**Prompt A:**
Decide whether each statement agrees with the forum thread on leverage, answering yes or no and quoting the deciding words of the thread: (i) L=1 stands for an all-equity position; (ii) leverage works well over the long term; (iii) an investor without leverage can sit out a downturn.
**Prompt B:**
Reproduce word for word the lines of the entries starting at the line that contains "Reading left to" and ending at the line that contains "To the nearest".

##### Text passage

How does the average person have leverage of > 1 as this means shorting LT treasuries? How can you avoid transaction costs AND rebalance [what exactly] annually.
This all seems as nonsensical as technical trading on prices ASSUMING NO TRANSACTION COSTS.
L=1 means 100% equities. Where is the 1987 stock market drop? Not visible. How can that be?
The analysis should assume any starting point and evaluate the 10 year returns. How many years do you get real value losses? [Wasn't this the case 1970-1980 - that is visible in teh charts?]
The story seems to be that stocks outperform bonds, but leverage doesn't work well in the long term. This seems to be because you may be forced to sell during a downturn to cover one's borrowing, If you aren't leveraged, you can sit out a downturn. If you have loans to cover, there go your higher returns. Leverage can be a good short term tool, but it has a serious downside in the long run.
One important thing to consider is that if you started investing at age twenty in 1870, you have probably been dead for over seventy years now. Of course, if you are a corporation or a family trust, that doesn't matter which is a good argument for high taxes on corporations and trusts.

##########
##### Data shown

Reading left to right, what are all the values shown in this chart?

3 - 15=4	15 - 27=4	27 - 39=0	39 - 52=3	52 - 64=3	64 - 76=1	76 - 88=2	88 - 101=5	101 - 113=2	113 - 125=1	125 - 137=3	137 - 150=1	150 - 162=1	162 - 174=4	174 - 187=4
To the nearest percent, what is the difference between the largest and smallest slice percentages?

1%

##########
##### Data shown

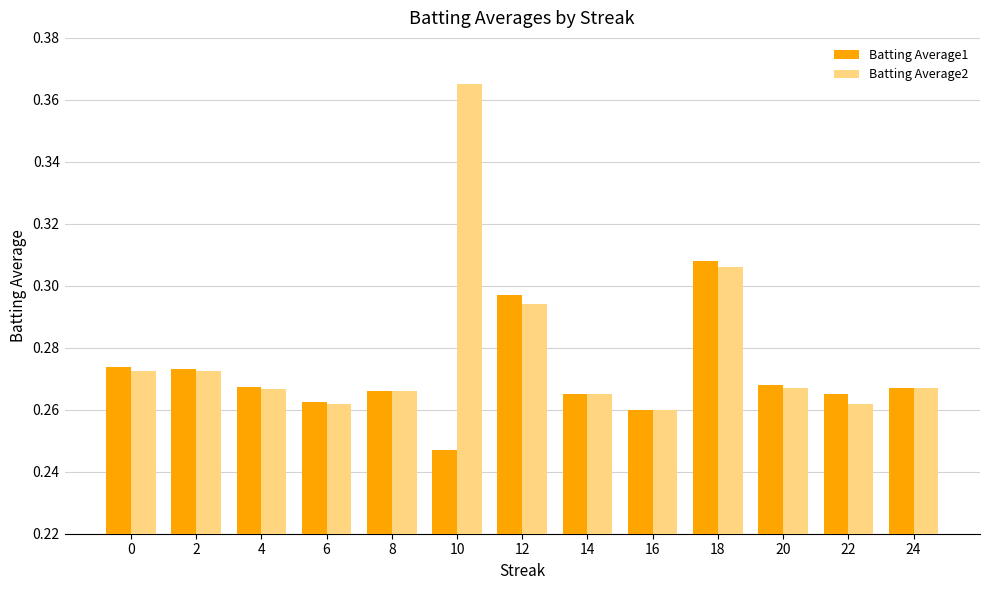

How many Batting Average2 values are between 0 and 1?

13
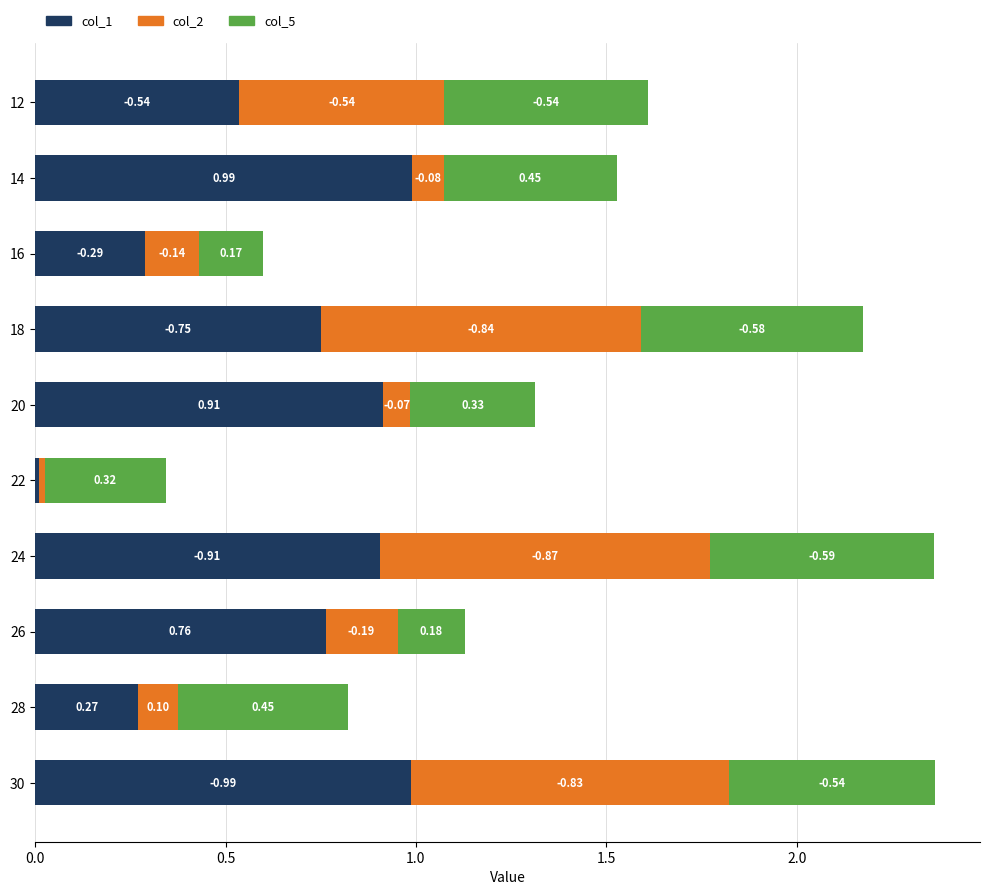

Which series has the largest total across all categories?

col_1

##########
##### Data shown

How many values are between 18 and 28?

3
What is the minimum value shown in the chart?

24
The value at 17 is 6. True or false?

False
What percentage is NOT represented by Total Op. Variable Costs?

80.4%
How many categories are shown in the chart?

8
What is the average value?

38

##########

**Response area A:**
(i) Yes: "L=1 means 100% equities."
(ii) No: "leverage doesn't work well in the long term."
(iii) Yes: "If you aren't leveraged, you can sit out a downturn."

**Response area B:**
Reading left to right, what are all the values shown in this chart?

3 - 15=4	15 - 27=4	27 - 39=0	39 - 52=3	52 - 64=3	64 - 76=1	76 - 88=2	88 - 101=5	101 - 113=2	113 - 125=1	125 - 137=3	137 - 150=1	150 - 162=1	162 - 174=4	174 - 187=4
To the nearest percent, what is the difference between the largest and smallest slice percentages?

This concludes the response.